Now, though? Now, such facile answers seem like pots at the end of a rainbow; now, an answer to this question requires a few minutes of your time, and possibly more than a few clarifying questions.

Or, “What do I do, what do I dooooo?”

What do I do? I’m a hyphenate. To be more specific, I’m a writer-writing tutor-college application consultant-transcriptionist-proofreader-editor; oh, and also, a student at a ministry school. A very difficult-to-describe ministry school, as luck would have it. (I should add blogger to that list, but clearly, with all these hyphens, those that come sans pay have been slipping.) And I’m applying to graduate schools, since you’re asking, and therefore obviously care deeply about my personal life.

My personal life. Not pictured: me

So, it’s complicated. When people ask me what I do, I prefer to turn abstract, and to tell people that my job is like a patchwork quilt, with dozens of little squares sewn together to create a motley arrangement that somehow, (usually) pays the bills.

My life, everybody!

It’s funny, though: when I began this post a month ago, I began it with somewhat of a sour attitude, somewhat of a sense that my crazy, hyphenated world was something to be looked down upon, or to be avoided at all costs. But the truth of the matter is, it isn’t. The truth of the matter is that it rocks.

Why? Well because, ultimately, all this piecework means one thing, and one thing only: I’m doing it.

Right now, I’m making a living doing what I want to do. I’m using my English major, consistently and in several different venues, and getting paid for my expertise in each of them. Sure, none of them are full time jobs with benefits, but they are enough, and they allow me to be one of the apparently tiny proportion of college graduates who are actually using the skills they learned there out in the real world.
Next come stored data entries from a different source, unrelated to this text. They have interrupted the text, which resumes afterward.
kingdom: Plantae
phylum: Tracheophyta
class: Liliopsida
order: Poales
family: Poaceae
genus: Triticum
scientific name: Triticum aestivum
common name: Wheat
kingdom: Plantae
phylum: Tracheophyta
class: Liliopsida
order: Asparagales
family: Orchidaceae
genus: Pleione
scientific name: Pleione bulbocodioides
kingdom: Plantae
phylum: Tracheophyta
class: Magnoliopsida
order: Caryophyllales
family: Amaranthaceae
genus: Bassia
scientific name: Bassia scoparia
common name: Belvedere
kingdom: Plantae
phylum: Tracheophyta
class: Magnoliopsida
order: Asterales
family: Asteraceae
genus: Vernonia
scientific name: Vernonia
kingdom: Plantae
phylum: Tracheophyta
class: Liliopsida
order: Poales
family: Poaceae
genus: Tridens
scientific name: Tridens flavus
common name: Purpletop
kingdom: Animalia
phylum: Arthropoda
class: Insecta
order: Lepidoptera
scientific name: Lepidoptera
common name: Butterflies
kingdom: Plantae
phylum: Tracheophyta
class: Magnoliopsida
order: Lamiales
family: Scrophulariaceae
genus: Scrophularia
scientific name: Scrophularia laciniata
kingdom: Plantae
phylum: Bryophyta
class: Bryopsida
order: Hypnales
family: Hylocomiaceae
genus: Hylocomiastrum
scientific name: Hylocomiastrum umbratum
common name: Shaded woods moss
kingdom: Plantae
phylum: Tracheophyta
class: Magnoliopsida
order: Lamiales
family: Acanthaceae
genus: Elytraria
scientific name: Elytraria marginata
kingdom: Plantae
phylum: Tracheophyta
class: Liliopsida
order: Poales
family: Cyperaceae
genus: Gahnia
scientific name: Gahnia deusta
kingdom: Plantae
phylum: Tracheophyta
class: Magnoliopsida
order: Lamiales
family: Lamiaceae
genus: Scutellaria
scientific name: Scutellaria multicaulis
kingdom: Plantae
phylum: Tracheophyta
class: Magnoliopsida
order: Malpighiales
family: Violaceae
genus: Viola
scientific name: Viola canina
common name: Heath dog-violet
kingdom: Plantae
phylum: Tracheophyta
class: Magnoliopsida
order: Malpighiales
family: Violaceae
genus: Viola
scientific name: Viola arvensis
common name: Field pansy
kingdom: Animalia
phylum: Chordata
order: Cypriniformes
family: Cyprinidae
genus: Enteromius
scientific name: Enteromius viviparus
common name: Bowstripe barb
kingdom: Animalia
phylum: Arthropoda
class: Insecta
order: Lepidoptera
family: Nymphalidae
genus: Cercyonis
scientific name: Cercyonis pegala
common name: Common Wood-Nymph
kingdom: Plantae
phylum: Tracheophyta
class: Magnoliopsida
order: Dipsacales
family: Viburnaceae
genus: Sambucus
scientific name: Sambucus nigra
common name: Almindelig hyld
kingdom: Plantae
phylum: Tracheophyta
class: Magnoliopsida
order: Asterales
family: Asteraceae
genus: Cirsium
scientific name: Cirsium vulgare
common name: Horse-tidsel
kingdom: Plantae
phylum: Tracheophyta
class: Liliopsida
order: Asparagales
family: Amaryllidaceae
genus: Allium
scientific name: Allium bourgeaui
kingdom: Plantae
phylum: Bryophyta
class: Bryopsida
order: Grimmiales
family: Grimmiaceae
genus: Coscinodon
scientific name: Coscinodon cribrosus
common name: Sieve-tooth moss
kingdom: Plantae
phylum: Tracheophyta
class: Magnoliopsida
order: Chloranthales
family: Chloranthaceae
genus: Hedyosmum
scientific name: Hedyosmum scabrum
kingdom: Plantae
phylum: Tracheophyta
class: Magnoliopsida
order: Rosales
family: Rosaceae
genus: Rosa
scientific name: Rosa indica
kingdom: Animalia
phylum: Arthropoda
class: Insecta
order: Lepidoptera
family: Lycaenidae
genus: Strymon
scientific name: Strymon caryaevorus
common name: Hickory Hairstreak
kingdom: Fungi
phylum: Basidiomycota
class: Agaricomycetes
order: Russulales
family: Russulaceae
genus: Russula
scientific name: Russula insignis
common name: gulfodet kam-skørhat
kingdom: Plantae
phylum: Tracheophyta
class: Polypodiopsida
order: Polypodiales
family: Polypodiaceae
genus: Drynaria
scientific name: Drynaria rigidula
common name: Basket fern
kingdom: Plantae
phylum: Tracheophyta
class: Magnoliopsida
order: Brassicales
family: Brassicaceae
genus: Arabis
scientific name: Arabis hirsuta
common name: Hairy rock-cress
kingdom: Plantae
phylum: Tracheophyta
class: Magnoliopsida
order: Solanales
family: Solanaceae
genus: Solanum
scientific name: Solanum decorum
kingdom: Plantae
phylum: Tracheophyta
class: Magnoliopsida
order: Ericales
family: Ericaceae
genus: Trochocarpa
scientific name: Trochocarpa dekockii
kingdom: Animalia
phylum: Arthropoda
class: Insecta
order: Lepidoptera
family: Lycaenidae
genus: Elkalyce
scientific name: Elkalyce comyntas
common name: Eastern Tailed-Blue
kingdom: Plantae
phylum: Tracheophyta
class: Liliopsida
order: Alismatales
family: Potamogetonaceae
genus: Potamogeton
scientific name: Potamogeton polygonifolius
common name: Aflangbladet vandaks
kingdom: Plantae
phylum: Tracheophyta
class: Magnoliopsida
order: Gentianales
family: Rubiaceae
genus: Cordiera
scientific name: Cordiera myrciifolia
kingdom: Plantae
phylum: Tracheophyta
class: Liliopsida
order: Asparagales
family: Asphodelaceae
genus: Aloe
And, beyond just being allowed to use my expensive education for something, I’m doing what I want to do, at what is likely to be one of the only times that I’m free to do so. Honestly, what I scrape in through my jobs isn’t much–but it is enough to finance me, living on my own with roommates, taking little trips every now and then, going to a school that I chose, and applying to other schools that I’m choosing. I can flit about and do what I please–on a limited budget, sure, but how many other jobs do you know of that allow you to work from wherever you happen to be? Freelancing may not be steady money, or a lot of money, but it takes the “free” in its name seriously.

My life now isn’t easy, and it isn’t the typical “success” I was taught to strive for. But it works for me, and for where I am right now, and it has provided me with the amazing opportunity to be fully me, doing what I fully want to do, right now.

What do I do? I follow my dreams. And you?